* [Exercise details]
The records below hold pictures; please leave those out and retype the rest exactly.

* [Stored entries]
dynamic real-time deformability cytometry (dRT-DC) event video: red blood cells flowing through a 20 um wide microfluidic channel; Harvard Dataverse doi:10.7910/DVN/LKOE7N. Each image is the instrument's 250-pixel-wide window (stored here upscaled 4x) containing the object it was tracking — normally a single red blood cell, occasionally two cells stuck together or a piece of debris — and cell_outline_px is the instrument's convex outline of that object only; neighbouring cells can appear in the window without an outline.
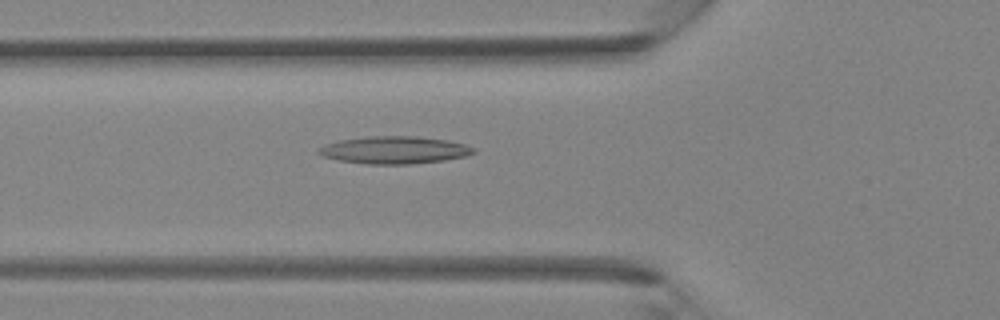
{"species": "Egyptian fruit bat (a non-hibernating species)", "species_latin": "Rousettus aegyptiacus", "temperature_condition": "room temperature", "stored_images_in_passage": 41, "camera_frame_rate_fps": 3000, "um_per_image_px": 0.085, "animal": {"sex": "female"}, "frame": {"image": 1, "passage_image": 15, "time_ms": 4.667, "image_size_px": [1000, 320], "cell_outline_px": [[476, 152], [468, 156], [444, 160], [408, 164], [368, 164], [336, 160], [320, 156], [316, 152], [324, 144], [340, 140], [368, 136], [412, 136], [448, 140], [464, 144], [476, 148]], "centroid_in_image_um": [33.51, 12.75], "position_along_channel_um": 92.3, "area_um2": 24.91}}
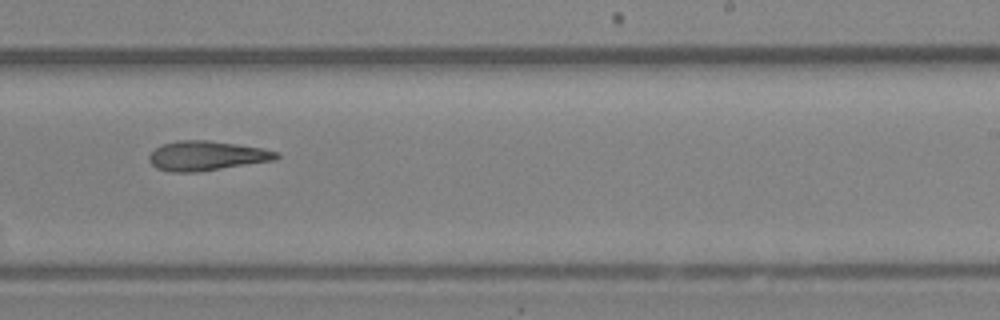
{"frame": {"image": 2, "passage_image": 26, "time_ms": 8.333, "image_size_px": [1000, 320], "cell_outline_px": [[280, 156], [276, 160], [196, 172], [172, 172], [156, 168], [148, 160], [148, 156], [156, 148], [164, 144], [176, 140], [208, 140], [264, 148], [280, 152]], "centroid_in_image_um": [17.59, 13.24], "position_along_channel_um": 271.4, "area_um2": 21.96}}
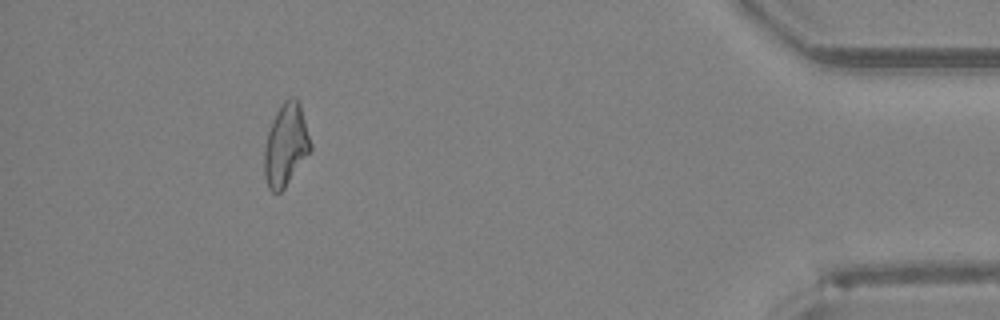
{"frame": {"image": 3, "passage_image": 38, "time_ms": 12.333, "image_size_px": [1000, 320], "cell_outline_px": [[312, 148], [284, 188], [280, 192], [272, 192], [268, 188], [264, 176], [264, 148], [268, 132], [272, 120], [276, 112], [284, 100], [288, 96], [296, 96], [300, 100], [312, 144]], "centroid_in_image_um": [24.3, 12.26], "position_along_channel_um": 410.9, "area_um2": 22.37}}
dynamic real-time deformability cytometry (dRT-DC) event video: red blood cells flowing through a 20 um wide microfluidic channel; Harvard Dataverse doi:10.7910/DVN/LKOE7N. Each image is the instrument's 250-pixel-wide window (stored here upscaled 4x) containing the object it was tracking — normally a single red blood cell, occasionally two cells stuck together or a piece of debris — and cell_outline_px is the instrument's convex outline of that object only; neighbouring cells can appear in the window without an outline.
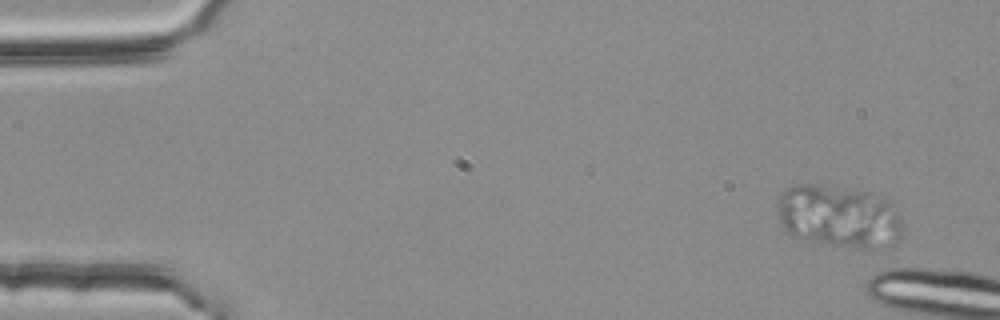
{"species": "common noctule bat (a hibernating species)", "species_latin": "Nyctalus noctula", "temperature_condition": "room temperature", "stored_images_in_passage": 2, "camera_frame_rate_fps": 3000, "um_per_image_px": 0.085, "animal": {"sex": "female", "body_mass_g": 25.1}, "frame": {"image": 1, "passage_image": 1, "time_ms": 0.0, "image_size_px": [1000, 320], "cell_outline_px": [[904, 236], [892, 244], [872, 248], [864, 248], [832, 244], [788, 232], [784, 228], [780, 220], [780, 196], [788, 188], [800, 184], [816, 184], [872, 192], [888, 200], [892, 204], [900, 216]], "centroid_in_image_um": [71.41, 18.36], "position_along_channel_um": 13.6, "area_um2": 44.62}}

* [Answer for this exercise]
dynamic real-time deformability cytometry (dRT-DC) event video: red blood cells flowing through a 20 um wide microfluidic channel; Harvard Dataverse doi:10.7910/DVN/LKOE7N. Each image is the instrument's 250-pixel-wide window (stored here upscaled 4x) containing the object it was tracking — normally a single red blood cell, occasionally two cells stuck together or a piece of debris — and cell_outline_px is the instrument's convex outline of that object only; neighbouring cells can appear in the window without an outline.
{"species": "Egyptian fruit bat (a non-hibernating species)", "species_latin": "Rousettus aegyptiacus", "temperature_condition": "room temperature", "stored_images_in_passage": 41, "camera_frame_rate_fps": 3000, "um_per_image_px": 0.085, "animal": {"sex": "female"}, "frame": {"image": 1, "passage_image": 15, "time_ms": 4.667, "image_size_px": [1000, 320], "cell_outline_px": [[476, 152], [468, 156], [444, 160], [408, 164], [368, 164], [336, 160], [320, 156], [316, 152], [324, 144], [340, 140], [368, 136], [412, 136], [448, 140], [464, 144], [476, 148]], "centroid_in_image_um": [33.51, 12.75], "position_along_channel_um": 92.3, "area_um2": 24.91}}
{"frame": {"image": 2, "passage_image": 26, "time_ms": 8.333, "image_size_px": [1000, 320], "cell_outline_px": [[280, 156], [276, 160], [196, 172], [172, 172], [156, 168], [148, 160], [148, 156], [156, 148], [164, 144], [176, 140], [208, 140], [264, 148], [280, 152]], "centroid_in_image_um": [17.59, 13.24], "position_along_channel_um": 271.4, "area_um2": 21.96}}
{"frame": {"image": 3, "passage_image": 38, "time_ms": 12.333, "image_size_px": [1000, 320], "cell_outline_px": [[312, 148], [284, 188], [280, 192], [272, 192], [268, 188], [264, 176], [264, 148], [268, 132], [272, 120], [276, 112], [284, 100], [288, 96], [296, 96], [300, 100], [312, 144]], "centroid_in_image_um": [24.3, 12.26], "position_along_channel_um": 410.9, "area_um2": 22.37}}
dynamic real-time deformability cytometry (dRT-DC) event video: red blood cells flowing through a 20 um wide microfluidic channel; Harvard Dataverse doi:10.7910/DVN/LKOE7N. Each image is the instrument's 250-pixel-wide window (stored here upscaled 4x) containing the object it was tracking — normally a single red blood cell, occasionally two cells stuck together or a piece of debris — and cell_outline_px is the instrument's convex outline of that object only; neighbouring cells can appear in the window without an outline.
{"species": "common noctule bat (a hibernating species)", "species_latin": "Nyctalus noctula", "temperature_condition": "room temperature", "stored_images_in_passage": 2, "camera_frame_rate_fps": 3000, "um_per_image_px": 0.085, "animal": {"sex": "female", "body_mass_g": 25.1}, "frame": {"image": 1, "passage_image": 1, "time_ms": 0.0, "image_size_px": [1000, 320], "cell_outline_px": [[904, 236], [892, 244], [872, 248], [864, 248], [832, 244], [788, 232], [784, 228], [780, 220], [780, 196], [788, 188], [800, 184], [816, 184], [872, 192], [888, 200], [892, 204], [900, 216]], "centroid_in_image_um": [71.41, 18.36], "position_along_channel_um": 13.6, "area_um2": 44.62}}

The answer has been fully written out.